- **ASSIGNMENT**
Whenever a line in the data holds the string "information", pull that line out.
[[ DATA RECORDS open ]]
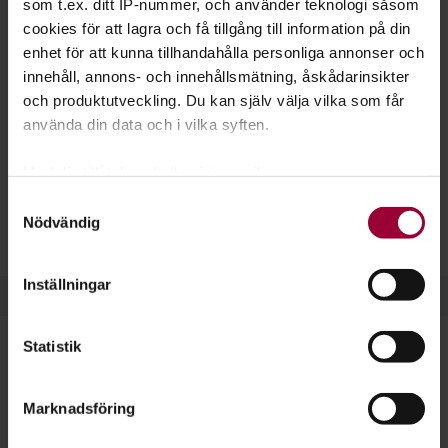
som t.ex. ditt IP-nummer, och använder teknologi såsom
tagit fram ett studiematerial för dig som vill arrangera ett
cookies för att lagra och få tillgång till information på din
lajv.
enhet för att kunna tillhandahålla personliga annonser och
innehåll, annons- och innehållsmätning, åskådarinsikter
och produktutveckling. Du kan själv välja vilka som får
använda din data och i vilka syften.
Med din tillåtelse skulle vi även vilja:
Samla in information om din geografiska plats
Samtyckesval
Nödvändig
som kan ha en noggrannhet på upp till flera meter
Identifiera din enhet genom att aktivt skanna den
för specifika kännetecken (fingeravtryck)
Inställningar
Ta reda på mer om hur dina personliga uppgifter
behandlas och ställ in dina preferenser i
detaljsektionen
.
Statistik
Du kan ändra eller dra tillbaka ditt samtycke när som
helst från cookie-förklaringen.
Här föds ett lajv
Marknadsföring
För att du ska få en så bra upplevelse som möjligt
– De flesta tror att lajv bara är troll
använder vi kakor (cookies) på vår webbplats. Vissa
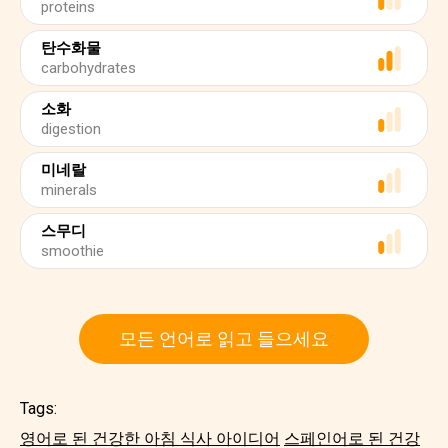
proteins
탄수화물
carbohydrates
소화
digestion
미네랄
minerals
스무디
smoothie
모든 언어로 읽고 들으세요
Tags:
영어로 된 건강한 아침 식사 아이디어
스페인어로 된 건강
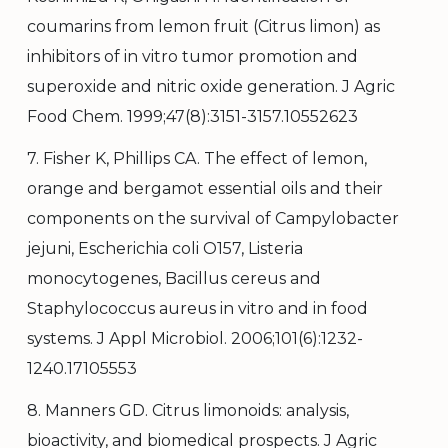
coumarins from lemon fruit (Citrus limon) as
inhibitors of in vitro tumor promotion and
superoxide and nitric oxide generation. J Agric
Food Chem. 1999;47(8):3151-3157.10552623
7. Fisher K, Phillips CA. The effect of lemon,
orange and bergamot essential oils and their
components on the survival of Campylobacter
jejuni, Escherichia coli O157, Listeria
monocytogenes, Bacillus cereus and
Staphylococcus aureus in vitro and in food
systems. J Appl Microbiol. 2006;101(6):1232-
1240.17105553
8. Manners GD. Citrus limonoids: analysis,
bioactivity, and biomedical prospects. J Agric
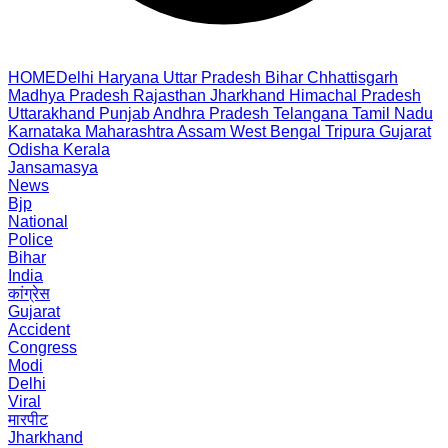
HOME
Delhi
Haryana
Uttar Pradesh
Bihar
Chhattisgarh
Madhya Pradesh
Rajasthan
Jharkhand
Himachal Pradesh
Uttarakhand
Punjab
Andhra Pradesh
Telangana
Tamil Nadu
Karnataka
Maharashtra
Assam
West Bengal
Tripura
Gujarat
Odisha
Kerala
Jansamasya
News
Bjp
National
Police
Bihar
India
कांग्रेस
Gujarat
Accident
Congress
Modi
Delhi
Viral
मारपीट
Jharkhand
[[ DATA RECORDS closed ]]
- **TASK RESULT**
cookies för att lagra och få tillgång till information på din
Samla in information om din geografiska plats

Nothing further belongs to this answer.